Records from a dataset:

==*==

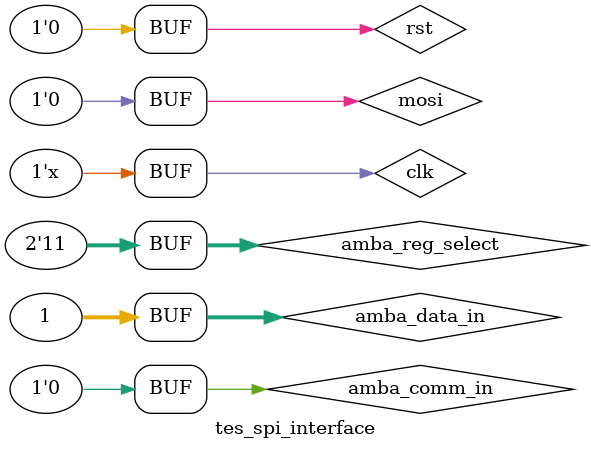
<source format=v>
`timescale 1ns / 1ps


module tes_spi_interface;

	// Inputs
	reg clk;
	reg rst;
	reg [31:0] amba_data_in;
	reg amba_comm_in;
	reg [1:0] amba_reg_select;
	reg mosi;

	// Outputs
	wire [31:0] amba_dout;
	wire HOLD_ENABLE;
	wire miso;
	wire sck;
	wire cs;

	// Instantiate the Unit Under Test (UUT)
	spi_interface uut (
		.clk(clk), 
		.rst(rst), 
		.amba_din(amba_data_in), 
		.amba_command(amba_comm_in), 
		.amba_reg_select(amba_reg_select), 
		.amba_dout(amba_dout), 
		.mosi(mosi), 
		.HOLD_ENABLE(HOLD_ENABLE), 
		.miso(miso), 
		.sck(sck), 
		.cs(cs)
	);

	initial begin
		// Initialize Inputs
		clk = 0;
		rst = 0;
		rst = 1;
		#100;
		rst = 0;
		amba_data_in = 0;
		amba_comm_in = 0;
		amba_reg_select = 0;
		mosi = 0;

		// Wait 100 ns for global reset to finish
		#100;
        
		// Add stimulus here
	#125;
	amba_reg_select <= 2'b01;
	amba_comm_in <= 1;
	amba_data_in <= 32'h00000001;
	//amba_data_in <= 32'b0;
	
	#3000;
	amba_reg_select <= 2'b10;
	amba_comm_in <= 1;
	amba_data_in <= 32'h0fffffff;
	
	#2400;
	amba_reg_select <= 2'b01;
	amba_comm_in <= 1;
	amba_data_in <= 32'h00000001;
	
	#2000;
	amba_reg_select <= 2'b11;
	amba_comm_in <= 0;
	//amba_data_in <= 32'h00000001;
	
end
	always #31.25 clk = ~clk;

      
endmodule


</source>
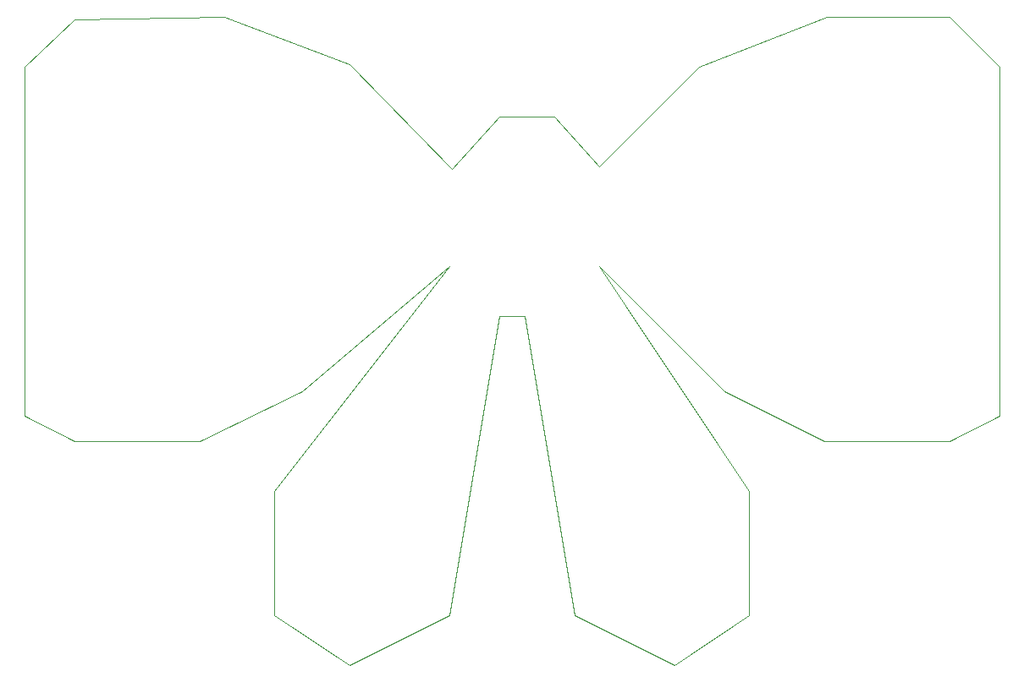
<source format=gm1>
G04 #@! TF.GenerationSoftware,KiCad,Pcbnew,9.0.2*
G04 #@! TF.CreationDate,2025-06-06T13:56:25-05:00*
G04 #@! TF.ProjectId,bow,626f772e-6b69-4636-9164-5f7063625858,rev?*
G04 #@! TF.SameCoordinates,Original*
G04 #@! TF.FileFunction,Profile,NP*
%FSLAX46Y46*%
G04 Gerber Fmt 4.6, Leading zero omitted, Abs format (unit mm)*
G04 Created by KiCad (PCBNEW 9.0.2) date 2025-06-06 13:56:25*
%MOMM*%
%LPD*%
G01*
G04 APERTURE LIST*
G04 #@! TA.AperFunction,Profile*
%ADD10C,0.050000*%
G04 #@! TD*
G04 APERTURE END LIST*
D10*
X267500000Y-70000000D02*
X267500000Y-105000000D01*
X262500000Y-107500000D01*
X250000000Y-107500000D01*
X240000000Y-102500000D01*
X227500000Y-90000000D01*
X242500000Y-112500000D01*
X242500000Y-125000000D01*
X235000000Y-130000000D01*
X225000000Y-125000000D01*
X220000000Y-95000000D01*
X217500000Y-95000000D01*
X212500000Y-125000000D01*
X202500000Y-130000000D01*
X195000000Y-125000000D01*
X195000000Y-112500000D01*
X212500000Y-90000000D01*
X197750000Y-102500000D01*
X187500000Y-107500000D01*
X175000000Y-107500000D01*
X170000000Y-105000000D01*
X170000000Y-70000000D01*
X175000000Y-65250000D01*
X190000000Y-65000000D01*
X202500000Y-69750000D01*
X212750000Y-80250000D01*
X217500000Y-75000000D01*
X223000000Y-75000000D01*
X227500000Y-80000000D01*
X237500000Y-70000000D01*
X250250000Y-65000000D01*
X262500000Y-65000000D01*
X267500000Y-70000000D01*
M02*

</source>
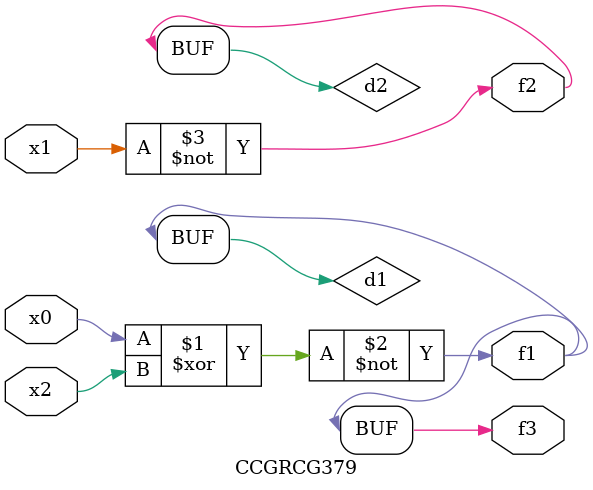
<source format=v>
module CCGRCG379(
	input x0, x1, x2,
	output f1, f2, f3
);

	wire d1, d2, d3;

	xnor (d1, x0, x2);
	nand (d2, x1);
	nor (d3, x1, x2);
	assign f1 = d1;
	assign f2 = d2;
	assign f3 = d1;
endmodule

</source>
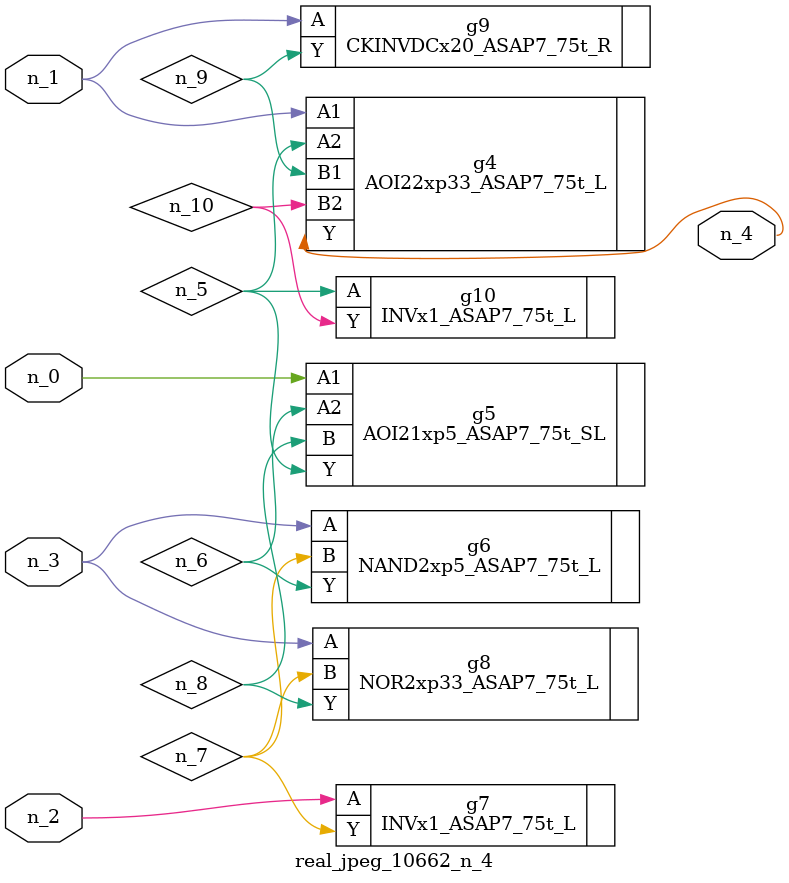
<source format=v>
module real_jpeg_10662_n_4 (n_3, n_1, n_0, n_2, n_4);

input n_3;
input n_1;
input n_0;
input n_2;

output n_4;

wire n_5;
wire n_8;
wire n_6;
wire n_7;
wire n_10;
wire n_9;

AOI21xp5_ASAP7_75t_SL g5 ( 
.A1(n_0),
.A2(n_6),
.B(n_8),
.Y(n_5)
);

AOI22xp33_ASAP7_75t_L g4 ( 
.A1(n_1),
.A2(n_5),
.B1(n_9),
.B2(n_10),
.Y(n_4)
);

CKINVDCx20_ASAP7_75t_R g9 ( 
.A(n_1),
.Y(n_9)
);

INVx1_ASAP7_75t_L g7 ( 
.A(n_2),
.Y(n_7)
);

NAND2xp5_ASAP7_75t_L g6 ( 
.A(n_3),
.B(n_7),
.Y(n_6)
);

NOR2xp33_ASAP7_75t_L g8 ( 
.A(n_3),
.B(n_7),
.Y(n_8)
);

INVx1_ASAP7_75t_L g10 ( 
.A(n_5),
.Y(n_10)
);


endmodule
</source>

==*==

→ Work item: An exact reproduction of the data is needed, with no pictures included.

→ Exercise solution:
<source format=v>
`timescale 1ns / 1ps


module tes_spi_interface;

	// Inputs
	reg clk;
	reg rst;
	reg [31:0] amba_data_in;
	reg amba_comm_in;
	reg [1:0] amba_reg_select;
	reg mosi;

	// Outputs
	wire [31:0] amba_dout;
	wire HOLD_ENABLE;
	wire miso;
	wire sck;
	wire cs;

	// Instantiate the Unit Under Test (UUT)
	spi_interface uut (
		.clk(clk), 
		.rst(rst), 
		.amba_din(amba_data_in), 
		.amba_command(amba_comm_in), 
		.amba_reg_select(amba_reg_select), 
		.amba_dout(amba_dout), 
		.mosi(mosi), 
		.HOLD_ENABLE(HOLD_ENABLE), 
		.miso(miso), 
		.sck(sck), 
		.cs(cs)
	);

	initial begin
		// Initialize Inputs
		clk = 0;
		rst = 0;
		rst = 1;
		#100;
		rst = 0;
		amba_data_in = 0;
		amba_comm_in = 0;
		amba_reg_select = 0;
		mosi = 0;

		// Wait 100 ns for global reset to finish
		#100;
        
		// Add stimulus here
	#125;
	amba_reg_select <= 2'b01;
	amba_comm_in <= 1;
	amba_data_in <= 32'h00000001;
	//amba_data_in <= 32'b0;
	
	#3000;
	amba_reg_select <= 2'b10;
	amba_comm_in <= 1;
	amba_data_in <= 32'h0fffffff;
	
	#2400;
	amba_reg_select <= 2'b01;
	amba_comm_in <= 1;
	amba_data_in <= 32'h00000001;
	
	#2000;
	amba_reg_select <= 2'b11;
	amba_comm_in <= 0;
	//amba_data_in <= 32'h00000001;
	
end
	always #31.25 clk = ~clk;

      
endmodule


</source>
<source format=gm1>
G04 #@! TF.GenerationSoftware,KiCad,Pcbnew,9.0.2*
G04 #@! TF.CreationDate,2025-06-06T13:56:25-05:00*
G04 #@! TF.ProjectId,bow,626f772e-6b69-4636-9164-5f7063625858,rev?*
G04 #@! TF.SameCoordinates,Original*
G04 #@! TF.FileFunction,Profile,NP*
%FSLAX46Y46*%
G04 Gerber Fmt 4.6, Leading zero omitted, Abs format (unit mm)*
G04 Created by KiCad (PCBNEW 9.0.2) date 2025-06-06 13:56:25*
%MOMM*%
%LPD*%
G01*
G04 APERTURE LIST*
G04 #@! TA.AperFunction,Profile*
%ADD10C,0.050000*%
G04 #@! TD*
G04 APERTURE END LIST*
D10*
X267500000Y-70000000D02*
X267500000Y-105000000D01*
X262500000Y-107500000D01*
X250000000Y-107500000D01*
X240000000Y-102500000D01*
X227500000Y-90000000D01*
X242500000Y-112500000D01*
X242500000Y-125000000D01*
X235000000Y-130000000D01*
X225000000Y-125000000D01*
X220000000Y-95000000D01*
X217500000Y-95000000D01*
X212500000Y-125000000D01*
X202500000Y-130000000D01*
X195000000Y-125000000D01*
X195000000Y-112500000D01*
X212500000Y-90000000D01*
X197750000Y-102500000D01*
X187500000Y-107500000D01*
X175000000Y-107500000D01*
X170000000Y-105000000D01*
X170000000Y-70000000D01*
X175000000Y-65250000D01*
X190000000Y-65000000D01*
X202500000Y-69750000D01*
X212750000Y-80250000D01*
X217500000Y-75000000D01*
X223000000Y-75000000D01*
X227500000Y-80000000D01*
X237500000Y-70000000D01*
X250250000Y-65000000D01*
X262500000Y-65000000D01*
X267500000Y-70000000D01*
M02*

</source>
<source format=v>
module CCGRCG379(
	input x0, x1, x2,
	output f1, f2, f3
);

	wire d1, d2, d3;

	xnor (d1, x0, x2);
	nand (d2, x1);
	nor (d3, x1, x2);
	assign f1 = d1;
	assign f2 = d2;
	assign f3 = d1;
endmodule

</source>
<source format=v>
module real_jpeg_10662_n_4 (n_3, n_1, n_0, n_2, n_4);

input n_3;
input n_1;
input n_0;
input n_2;

output n_4;

wire n_5;
wire n_8;
wire n_6;
wire n_7;
wire n_10;
wire n_9;

AOI21xp5_ASAP7_75t_SL g5 ( 
.A1(n_0),
.A2(n_6),
.B(n_8),
.Y(n_5)
);

AOI22xp33_ASAP7_75t_L g4 ( 
.A1(n_1),
.A2(n_5),
.B1(n_9),
.B2(n_10),
.Y(n_4)
);

CKINVDCx20_ASAP7_75t_R g9 ( 
.A(n_1),
.Y(n_9)
);

INVx1_ASAP7_75t_L g7 ( 
.A(n_2),
.Y(n_7)
);

NAND2xp5_ASAP7_75t_L g6 ( 
.A(n_3),
.B(n_7),
.Y(n_6)
);

NOR2xp33_ASAP7_75t_L g8 ( 
.A(n_3),
.B(n_7),
.Y(n_8)
);

INVx1_ASAP7_75t_L g10 ( 
.A(n_5),
.Y(n_10)
);


endmodule
</source>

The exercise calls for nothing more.